In an interview with Elle magazine, the "Atomic Blonde" actor, who was born and raised in South Africa during the apartheid, talked about the prevalent social climate and raising two black children in the US.
The actor said she would not consider taking up jobs in certain areas of the country over fears for her family and how they would be treated.
"Racism is much more alive and well than people thought. We can't deny it anymore. We have to be vocal. There are places in this country where, if I got a job, I wouldn't take it. I wouldn't travel with my kids to some parts of America, and that's really problematic," Theron said.
"There are a lot of times when I look at my kids and I'm like, If this continues, I might have to (leave America). Because the last thing I want is for my children to feel unsafe.

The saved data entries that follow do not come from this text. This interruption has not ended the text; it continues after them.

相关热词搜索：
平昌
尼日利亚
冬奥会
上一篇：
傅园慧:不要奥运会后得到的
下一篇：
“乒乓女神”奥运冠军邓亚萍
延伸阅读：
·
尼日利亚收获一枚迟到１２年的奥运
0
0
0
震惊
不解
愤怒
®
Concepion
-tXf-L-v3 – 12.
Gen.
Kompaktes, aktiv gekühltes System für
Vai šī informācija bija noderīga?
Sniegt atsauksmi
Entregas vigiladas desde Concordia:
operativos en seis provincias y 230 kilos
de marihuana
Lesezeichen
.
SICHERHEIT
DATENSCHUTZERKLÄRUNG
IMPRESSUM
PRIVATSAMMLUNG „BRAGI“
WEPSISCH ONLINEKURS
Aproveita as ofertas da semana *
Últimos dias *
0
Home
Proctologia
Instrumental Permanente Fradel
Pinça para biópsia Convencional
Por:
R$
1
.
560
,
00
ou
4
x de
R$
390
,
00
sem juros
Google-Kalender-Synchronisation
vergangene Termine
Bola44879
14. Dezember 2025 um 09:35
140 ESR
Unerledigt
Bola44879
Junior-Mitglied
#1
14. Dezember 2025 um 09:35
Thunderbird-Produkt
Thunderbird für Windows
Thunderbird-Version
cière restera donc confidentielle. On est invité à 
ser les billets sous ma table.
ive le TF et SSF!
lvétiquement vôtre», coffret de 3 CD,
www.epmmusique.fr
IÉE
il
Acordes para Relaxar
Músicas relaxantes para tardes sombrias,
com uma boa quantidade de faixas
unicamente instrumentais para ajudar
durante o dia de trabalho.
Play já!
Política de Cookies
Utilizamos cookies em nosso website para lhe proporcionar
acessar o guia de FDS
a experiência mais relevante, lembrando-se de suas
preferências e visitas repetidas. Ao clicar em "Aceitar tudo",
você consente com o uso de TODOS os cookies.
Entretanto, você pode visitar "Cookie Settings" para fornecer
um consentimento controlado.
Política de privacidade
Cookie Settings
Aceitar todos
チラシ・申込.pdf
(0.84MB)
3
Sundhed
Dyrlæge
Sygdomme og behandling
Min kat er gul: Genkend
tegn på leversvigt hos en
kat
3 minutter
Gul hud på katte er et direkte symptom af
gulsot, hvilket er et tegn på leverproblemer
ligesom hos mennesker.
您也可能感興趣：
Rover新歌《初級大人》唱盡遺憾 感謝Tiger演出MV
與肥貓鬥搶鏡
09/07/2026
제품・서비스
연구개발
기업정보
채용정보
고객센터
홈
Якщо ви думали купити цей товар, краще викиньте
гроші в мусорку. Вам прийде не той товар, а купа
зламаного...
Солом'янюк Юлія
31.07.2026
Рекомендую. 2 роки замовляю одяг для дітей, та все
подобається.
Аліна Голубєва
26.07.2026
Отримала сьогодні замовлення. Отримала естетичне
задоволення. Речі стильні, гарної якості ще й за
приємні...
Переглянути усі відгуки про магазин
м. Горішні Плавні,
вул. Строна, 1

"I want them to know who they are, and I want them to be so f**king proud of who they are. Building confidence for them right now is an oath I made to myself when I brought them home. They need to know where they come from and be proud of that.
"But they're going to have to know that it's a different climate for them than it is for me, and how unfair that is. If I can do something about that, of course I'm going to," Theron said.
Theron will be next seen in comedy-drama "Tully", where she reunited with her "Young Adult" director Jason Reitman and screenwriter Diablo Cody. She plays a mother in the film who develops a friendship with her babysitter.